Wednesday, September 04, 2013

AMERICA - U.S. Congress on Syria Strike

"House Leaders Express Their Support for Syria Strike" by MARK LANDLER, MICHAEL R. GORDON, and THOM SHANKER; New York Times 9/3/2013

Excerpt

President Obama won the support on Tuesday of Republican and Democratic leaders in the House for an attack on Syria, giving him a foundation to win broader approval for military action from a Congress that still harbors deep reservations.

Speaker John A. Boehner, who with other Congressional leaders met Mr. Obama in the Oval Office, said afterward that he would “support the president’s call to action,” an endorsement quickly echoed by the House majority leader, Representative Eric Cantor of Virginia.

On Tuesday evening, Democrats and Republicans on the Senate Foreign Relations Committee agreed on the wording of a resolution that would give Mr. Obama the authority to carry out a strike against Syria, for a period of 60 days, with one 30-day extension.  A committee vote on the measure could come as early as Wednesday.

Uncertainties abound, particularly in the House, where the imprimatur of the Republican leadership does not guarantee approval by rebellious rank and file, and where vocal factions in both parties are opposed to anything that could entangle the nation in another messy conflict in the Middle East.

Still, the expressions of support from top Republicans who rarely agree with Mr. Obama on anything suggest the White House may be on firmer footing than seemed the case on Saturday, when the president abruptly halted his plans for action in the face of growing protests from Congress.

Mr. Obama is now headed to Sweden and Russia, where he will try to shore up an international coalition to punish Syria for a chemical weapons attack and will probably encounter some of the same debates that are cleaving the Capitol.

Before his departure, the White House intensified what has become the most extraordinary lobbying campaign of Mr. Obama’s presidency as it deployed members of his war council and enlisted political alumni of his 2008 campaign to press the argument with the public.

“This is not the time for armchair isolationism,” said Secretary of State John Kerry, who answered sharp questions and defended the administration’s strategy for Syria in nearly four hours of sometimes sharp exchanges before the Senate Foreign Relations Committee.

Mr.
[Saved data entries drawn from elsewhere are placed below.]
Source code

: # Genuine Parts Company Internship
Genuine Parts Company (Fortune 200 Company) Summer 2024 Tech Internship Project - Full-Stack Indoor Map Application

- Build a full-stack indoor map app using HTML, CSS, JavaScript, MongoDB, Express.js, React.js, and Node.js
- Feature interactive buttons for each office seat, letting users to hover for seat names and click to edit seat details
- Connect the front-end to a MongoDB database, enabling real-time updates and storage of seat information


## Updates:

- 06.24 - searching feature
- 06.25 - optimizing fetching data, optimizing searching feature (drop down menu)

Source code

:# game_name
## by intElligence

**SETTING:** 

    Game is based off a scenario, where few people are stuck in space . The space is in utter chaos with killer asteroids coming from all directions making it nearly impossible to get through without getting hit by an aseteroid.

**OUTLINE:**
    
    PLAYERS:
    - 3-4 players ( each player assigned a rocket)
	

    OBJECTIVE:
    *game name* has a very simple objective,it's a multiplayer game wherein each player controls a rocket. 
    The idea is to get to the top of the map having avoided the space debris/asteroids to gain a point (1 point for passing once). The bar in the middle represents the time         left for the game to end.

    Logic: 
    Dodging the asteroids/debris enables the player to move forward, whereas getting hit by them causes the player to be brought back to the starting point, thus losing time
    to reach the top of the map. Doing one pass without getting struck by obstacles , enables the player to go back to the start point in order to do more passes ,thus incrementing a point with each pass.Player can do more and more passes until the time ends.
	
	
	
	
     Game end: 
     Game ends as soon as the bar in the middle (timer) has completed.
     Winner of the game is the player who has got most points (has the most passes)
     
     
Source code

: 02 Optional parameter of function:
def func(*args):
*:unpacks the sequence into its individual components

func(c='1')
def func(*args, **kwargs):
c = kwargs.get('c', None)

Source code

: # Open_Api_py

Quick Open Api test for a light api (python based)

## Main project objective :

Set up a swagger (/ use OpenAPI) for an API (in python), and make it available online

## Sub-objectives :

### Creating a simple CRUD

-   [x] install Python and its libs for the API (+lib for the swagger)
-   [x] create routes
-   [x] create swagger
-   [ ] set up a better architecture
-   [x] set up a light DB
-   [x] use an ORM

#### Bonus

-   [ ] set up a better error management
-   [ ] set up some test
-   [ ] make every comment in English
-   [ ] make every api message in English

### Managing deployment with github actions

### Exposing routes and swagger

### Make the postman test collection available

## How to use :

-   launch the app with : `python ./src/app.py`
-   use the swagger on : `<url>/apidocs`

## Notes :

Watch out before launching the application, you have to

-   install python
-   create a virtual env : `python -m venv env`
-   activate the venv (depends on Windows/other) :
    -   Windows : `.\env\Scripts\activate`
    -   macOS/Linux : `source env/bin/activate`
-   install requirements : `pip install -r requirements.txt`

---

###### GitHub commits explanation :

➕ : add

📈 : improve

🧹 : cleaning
Kerry stirred some confusion about the potential scope of American military involvement when he tried to carve out an exception to a proposed Congressional prohibition on the use of ground troops in Syria — something Mr. Obama and other officials have long ruled out as a general principle.

If Syria were to fall into complete chaos and if the chemical weapons of President Bashar al-Assad’s government there were at risk of falling into the hands of a militant group like Al Nusra, Mr. Kerry said, “I don’t want to take off the table an option that might or might not be available to a president of the United States to secure our country.”

Later, under questioning by Senator Bob Corker of Tennessee, the ranking Republican, Mr. Kerry walked back his comment, insisting that he had only been speaking about a hypothetical case.  “Let’s shut that door now as tight as we can,” Mr. Kerry said, without quite doing so.  “There will not be American boots on the ground with respect to the civil war.”

The Senate resolution — released on Tuesday night by Mr. Corker and the committee’s chairman, Robert Menendez, Democrat of New Jersey — would limit the president’s options and prohibit the use of ground forces.  Any strike, it says, should be “tailored” to only deter Syria from using chemical weapons again and to cripple its capacity to do so.


"Obama Secures Key Support, but Still Faces Fight Over Military Strike in Syria" PBS Newshour 9/3/2013

Excerpt

SUMMARY:  President Obama continues to court Congress on the issue of a U.S. military strike in Syria.  Judy Woodruff reports on what Secretary Kerry and Secretary Hagel told the Senate Foreign Relations Committee, plus response from lawmakers.  Gwen Ifill speaks with Sen. Carl Levin, D-Mich., about supporting the authorization of force.